Aldebaran and the Pleiades

Now go back to Orion and extend the line between Orion and Sirius in the opposite direction. You will come to a bright red star, Aldebaran, the glowing eye of the Bull which always faces Orion. If you keep going you will see a fuzzy patch of middling bright stars, the Pleiades.

Aldebaran and the Pleiades

Happily, Mars wanted to be in this picture too, so it sidled in at the last minute.

Looking more closely at the Pleiades in this 100% crop we can see the Seven Sisters (Alcyone, Merope, Maia, Electra, Taygeta, Celaeno and Asterope) and their parents Atlas and Plione. Alcyone is the eldest sister so she is always in charge if Atlas and Plione go out, which sometimes leads to friction with little Asterope wanting to stay up late and watch TV.
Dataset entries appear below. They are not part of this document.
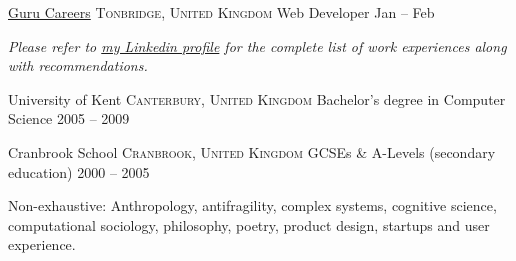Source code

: \documentclass[10pt,a4paper]{article}
\begin{document}
\headedsection
  {\href{http://gurucareers.com}{Guru Careers}}
  {\textsc{Tonbridge, United Kingdom}} {%
  \headedsubsection
    {Web Developer}
    {Jan  -- Feb }
    {}
}

\begin{center}
  \emph{Please refer to \href{http://www.linkedin.com/in/heyseb}{my Linkedin profile} for the complete list of work experiences along with recommendations.}
\end{center}


\spacedhrule{-0.2em}{-0.4em}


\headedsection
  {University of Kent}
  {\textsc{Canterbury, United Kingdom}} {%
  \headedsubsection
    {Bachelor's degree in Computer Science}
    {2005 -- 2009}
    {
  }
}

\headedsection
  {Cranbrook School}
  {\textsc{Cranbrook, United Kingdom}} {%
  \headedsubsection
    {GCSEs \& A-Levels \textnormal{(secondary education)}}
    {2000 -- 2005}
    {\bodytext{}
  }
}

\spacedhrule{0em}{-0.4em}


\inlineheadsection
  {Non-exhaustive:}
  {Anthropology, antifragility, complex systems, cognitive science, computational sociology, philosophy, poetry, product design, startups and user experience.}
\end{document}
In fact although you can see six or seven stars with the naked eye, there are about 3,000 stars in the Pleiades cluster. That might seem a lot until you realise there about four hundred billion stars in the Galaxy. The Galaxy is so vast that it beggars comprehension. It is about 100,000 light years across, which means absolutely nothing to us humans, but if the whole Solar System were shrunk to the size of a golf ball, the Galaxy would be about the size of North America.

For a minute the Galaxy almost seems impressively large, but it is just one of hundreds of billions of galaxies. There are probably as many galaxies in the Universe as there are stars in our Galaxy. If you start thinking about this type of thing it tends to make your head go a bit woozy and you have to have a sit down. The numbers involved are so much bigger than anything our brains evolved to cope with, we can’t even get a vague sense of the size of the Universe. Whenever you think about it there is a feeling of standing dizzily at the edge of some appalling abyss. Every time you look up into the night sky you are literally staring into infinity.

And we are journeying through that infinite cold, dark void, in a tiny blue spaceship. Unfortunately we are not carrying any spares in the boot so if anything goes wrong with the spaceship, we are pretty much screwed. It is enough to make you drive a bit more carefully.